Earlier in my career, when the Internet was a relatively new thing, I was fortunate to be part of an exciting movement. My colleagues and I designed new digital solutions for patients, particularly decision support tools that enabled people to make informed choices about their health care. Three or four years into our work, I was invited to a big summit at a large Silicon Valley company. There were thousands of attendees in the auditorium when the CEO gushed about the exciting new projects underway, larger scale versions of the innovations that we had pioneered: but with no acknowledgement to those of us who had primed the pump. It was the first time I heard the saying: “The pioneers get the arrows, the settlers get the land”.
Last week, I attended HIMMS, the huge health IT conference, where folks come together to show off their latest products and to talk about the state of the profession. It was a sea of suits…women were vastly underrepresented, tech geeks were nowhere to be found, and most of the innovative companies were stuck in the back of the exhibition hall. And it was déjà vu: the bigger companies were racing to sell the products that the visionaries had designed, and I was reminded that dreamers may plant the seeds, but the corporate entities reap the profits after they buy the farm.

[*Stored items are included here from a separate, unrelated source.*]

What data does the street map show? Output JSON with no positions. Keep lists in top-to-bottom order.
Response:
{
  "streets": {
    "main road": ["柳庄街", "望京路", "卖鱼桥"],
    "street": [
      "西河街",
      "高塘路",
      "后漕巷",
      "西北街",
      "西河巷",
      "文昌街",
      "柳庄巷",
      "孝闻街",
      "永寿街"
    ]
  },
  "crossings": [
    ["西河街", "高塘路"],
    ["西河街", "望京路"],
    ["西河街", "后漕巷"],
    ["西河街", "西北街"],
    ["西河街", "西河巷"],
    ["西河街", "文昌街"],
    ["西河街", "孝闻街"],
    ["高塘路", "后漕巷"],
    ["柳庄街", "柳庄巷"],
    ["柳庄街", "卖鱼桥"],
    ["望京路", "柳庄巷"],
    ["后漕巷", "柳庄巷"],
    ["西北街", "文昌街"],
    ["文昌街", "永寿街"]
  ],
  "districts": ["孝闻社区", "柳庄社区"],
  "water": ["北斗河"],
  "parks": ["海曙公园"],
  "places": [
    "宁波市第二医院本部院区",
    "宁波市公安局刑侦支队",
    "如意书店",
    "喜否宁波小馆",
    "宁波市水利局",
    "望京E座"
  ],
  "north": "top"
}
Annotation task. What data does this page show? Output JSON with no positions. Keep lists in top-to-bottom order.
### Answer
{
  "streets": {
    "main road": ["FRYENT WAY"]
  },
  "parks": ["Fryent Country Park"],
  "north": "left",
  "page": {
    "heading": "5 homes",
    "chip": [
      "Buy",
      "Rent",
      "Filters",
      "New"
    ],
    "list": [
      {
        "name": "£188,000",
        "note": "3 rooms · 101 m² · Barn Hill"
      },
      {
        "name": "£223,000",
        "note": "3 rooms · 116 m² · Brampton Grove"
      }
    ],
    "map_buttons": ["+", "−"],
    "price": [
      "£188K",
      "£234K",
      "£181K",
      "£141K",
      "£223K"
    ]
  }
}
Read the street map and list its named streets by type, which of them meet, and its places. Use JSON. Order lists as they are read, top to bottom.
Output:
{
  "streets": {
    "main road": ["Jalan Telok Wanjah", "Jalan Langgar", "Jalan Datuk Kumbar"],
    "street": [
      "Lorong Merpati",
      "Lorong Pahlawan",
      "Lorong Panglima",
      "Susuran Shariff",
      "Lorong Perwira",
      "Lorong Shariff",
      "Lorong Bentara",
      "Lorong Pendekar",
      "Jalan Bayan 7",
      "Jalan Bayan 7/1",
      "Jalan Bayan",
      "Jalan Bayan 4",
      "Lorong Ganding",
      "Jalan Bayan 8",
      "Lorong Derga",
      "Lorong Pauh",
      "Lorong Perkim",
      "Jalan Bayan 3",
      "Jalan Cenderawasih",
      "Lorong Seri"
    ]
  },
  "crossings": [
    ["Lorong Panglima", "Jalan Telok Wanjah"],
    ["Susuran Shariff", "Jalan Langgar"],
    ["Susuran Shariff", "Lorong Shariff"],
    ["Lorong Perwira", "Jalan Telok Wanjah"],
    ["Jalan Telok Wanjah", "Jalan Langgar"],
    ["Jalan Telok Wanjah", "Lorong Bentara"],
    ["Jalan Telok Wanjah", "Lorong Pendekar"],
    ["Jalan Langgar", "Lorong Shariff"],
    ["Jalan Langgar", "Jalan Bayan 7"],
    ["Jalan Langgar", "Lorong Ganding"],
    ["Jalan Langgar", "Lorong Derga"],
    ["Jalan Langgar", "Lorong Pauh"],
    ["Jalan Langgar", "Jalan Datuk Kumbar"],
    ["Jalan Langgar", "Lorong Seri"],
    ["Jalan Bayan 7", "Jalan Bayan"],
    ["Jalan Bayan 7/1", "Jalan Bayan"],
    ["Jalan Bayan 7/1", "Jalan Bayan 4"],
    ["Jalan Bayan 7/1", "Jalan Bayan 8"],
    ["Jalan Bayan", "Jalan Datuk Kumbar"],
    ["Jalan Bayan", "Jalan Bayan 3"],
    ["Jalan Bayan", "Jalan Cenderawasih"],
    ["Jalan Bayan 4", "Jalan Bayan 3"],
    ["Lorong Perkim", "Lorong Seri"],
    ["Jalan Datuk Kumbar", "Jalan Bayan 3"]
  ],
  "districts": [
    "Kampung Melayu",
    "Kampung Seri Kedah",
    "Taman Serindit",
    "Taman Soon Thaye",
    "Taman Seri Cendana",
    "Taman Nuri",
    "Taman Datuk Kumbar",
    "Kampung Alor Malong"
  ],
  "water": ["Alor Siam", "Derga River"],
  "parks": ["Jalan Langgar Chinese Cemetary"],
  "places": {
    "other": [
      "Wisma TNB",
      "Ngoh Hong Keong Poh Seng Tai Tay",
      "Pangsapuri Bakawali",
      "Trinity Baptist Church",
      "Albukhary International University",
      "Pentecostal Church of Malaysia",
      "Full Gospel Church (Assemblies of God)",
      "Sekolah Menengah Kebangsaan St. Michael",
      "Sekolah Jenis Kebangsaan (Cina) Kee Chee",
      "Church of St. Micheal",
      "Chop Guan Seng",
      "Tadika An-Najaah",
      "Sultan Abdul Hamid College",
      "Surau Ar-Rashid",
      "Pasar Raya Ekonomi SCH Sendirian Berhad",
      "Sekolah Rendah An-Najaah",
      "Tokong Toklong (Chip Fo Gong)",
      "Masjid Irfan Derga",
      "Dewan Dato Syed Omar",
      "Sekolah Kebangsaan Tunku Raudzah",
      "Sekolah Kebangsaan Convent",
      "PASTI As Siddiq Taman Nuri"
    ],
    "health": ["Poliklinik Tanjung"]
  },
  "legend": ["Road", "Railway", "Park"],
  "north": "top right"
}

I don’t mention this to complain, and I’m not naïve: I understand that this is how things work. Innovators and inventors are usually not the people who thrive in a boardroom, or in corporate jobs. Entrepreneurs (and I identify as one) are people who love new ideas, are energized by the process of figuring out what works and why, and thrive at the edge of new possibilities. In our hearts, it’s not about the glory or the money. What I worry about is that when good ideas are implemented, they’re too often diluted, so that the original intent is lost in the attempt to create another revenue stream. Health care innovation should be about creating ways to improve the health care experience, to ensure that the patient gets the care they deserve. When the corporations get involved, it too often becomes about the profit. I’d prefer a scenario where we simultaneously accomplish both.